Skip to contents

Perform all analyses over a complete decision grid

Usage

analyze_grid(
  .grid,
  save_model = FALSE,
  show_progress = TRUE,
  libraries = NULL,
  ...
)

Arguments

.grid

a tibble produced by expand_decisions

save_model

logical, indicates whether to save the model object in its entirety. The default is FALSE because model objects are usually large and under the hood, parameters and performance is used to summarize the most useful model information.

show_progress

logical, whether to show a progress bar while running.

libraries

a vector of character strings naming the packages you want to load when executing parallel processing. Internally, this will call library dynamically to ensure that any functions specific to a package you are using are available during execution on the individual workers. Only relevant if you have called mirai::daemons().

...

this also reserved for parallel processing. Any custom functions you might use your pipeline (e.g., a custom post processin step), can be passed here in the form of custom_func = custom_func. This will be passed along to purrr::in_parallel to make them available on the independent workers.

Value

a single tibble containing tidied results for the model and any post-processing tests/tasks. For each unique test (e.g., an lm or aov called on an lm), a list column with the function name is created with parameters and performance and any warnings or messages printed while fitting the models. Internally, modeling and post-processing functions are checked to see if there are tidy or glance methods available. If not, summary will be called instead.

Examples

library(tidyverse)
library(multitool)

# Simulate some data
the_data <-
  data.frame(
    id   = 1:500,
    iv1  = rnorm(500),
    iv2  = rnorm(500),
    iv3  = rnorm(500),
    mod1 = rnorm(500),
    mod2 = rnorm(500),
    mod3 = rnorm(500),
    cov1 = rnorm(500),
    cov2 = rnorm(500),
    dv1  = rnorm(500),
    dv2  = rnorm(500),
    include1 = rbinom(500, size = 1, prob = .1),
    include2 = sample(1:3, size = 500, replace = TRUE),
    include3 = rnorm(500)
  )

◇ ◇ ◇ ◇ ◇

DIRECTIVE 1: Extract a passage from the analyze_grid documentation, starting at the words "a vector of" and stopping after "the independent workers.".

GIVEN RECORDS:
◇ ◇ ◇ ◇ ◇

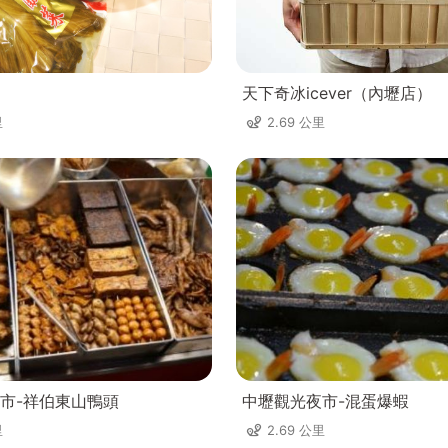
天下奇冰icever（內壢店）
里
2.69 公里
市-祥伯東山鴨頭
中壢觀光夜市-混蛋爆蝦
里
2.69 公里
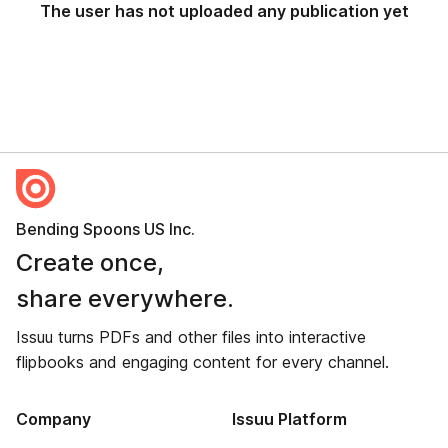
The user has not uploaded any publication yet
Bending Spoons US Inc.
Create once,
share everywhere.
Issuu turns PDFs and other files into interactive
flipbooks and engaging content for every channel.
Company
Issuu Platform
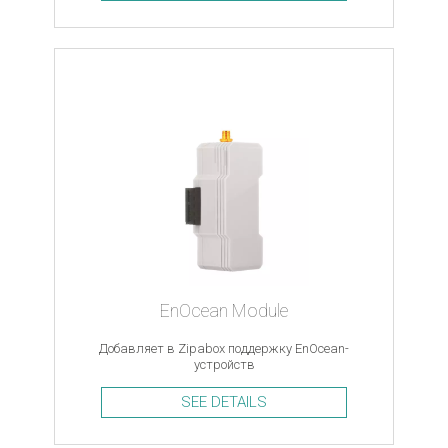
EnOcean Module
Добавляет в Zipabox поддержку EnOcean-
устройств
SEE DETAILS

◇ ◇ ◇ ◇ ◇

DIRECTIVE 2: Rewrite the text of all three entries above, replacing "SEE DETAILS" with "VIEW DETAILS" and changing nothing else. Leave the pictures out of your answer.

RESPONSE BOX 1:
a vector of character strings naming the packages you want to load when executing parallel processing. Internally, this will call library dynamically to ensure that any functions specific to a package you are using are available during execution on the individual workers. Only relevant if you have called mirai::daemons().

...

this also reserved for parallel processing. Any custom functions you might use your pipeline (e.g., a custom post processin step), can be passed here in the form of custom_func = custom_func. This will be passed along to purrr::in_parallel to make them available on the independent workers.

RESPONSE BOX 2:
天下奇冰icever（內壢店）
里
2.69 公里
市-祥伯東山鴨頭
中壢觀光夜市-混蛋爆蝦
里
2.69 公里
The user has not uploaded any publication yet
Bending Spoons US Inc.
Create once,
share everywhere.
Issuu turns PDFs and other files into interactive
flipbooks and engaging content for every channel.
Company
Issuu Platform
EnOcean Module
Добавляет в Zipabox поддержку EnOcean-
устройств
VIEW DETAILS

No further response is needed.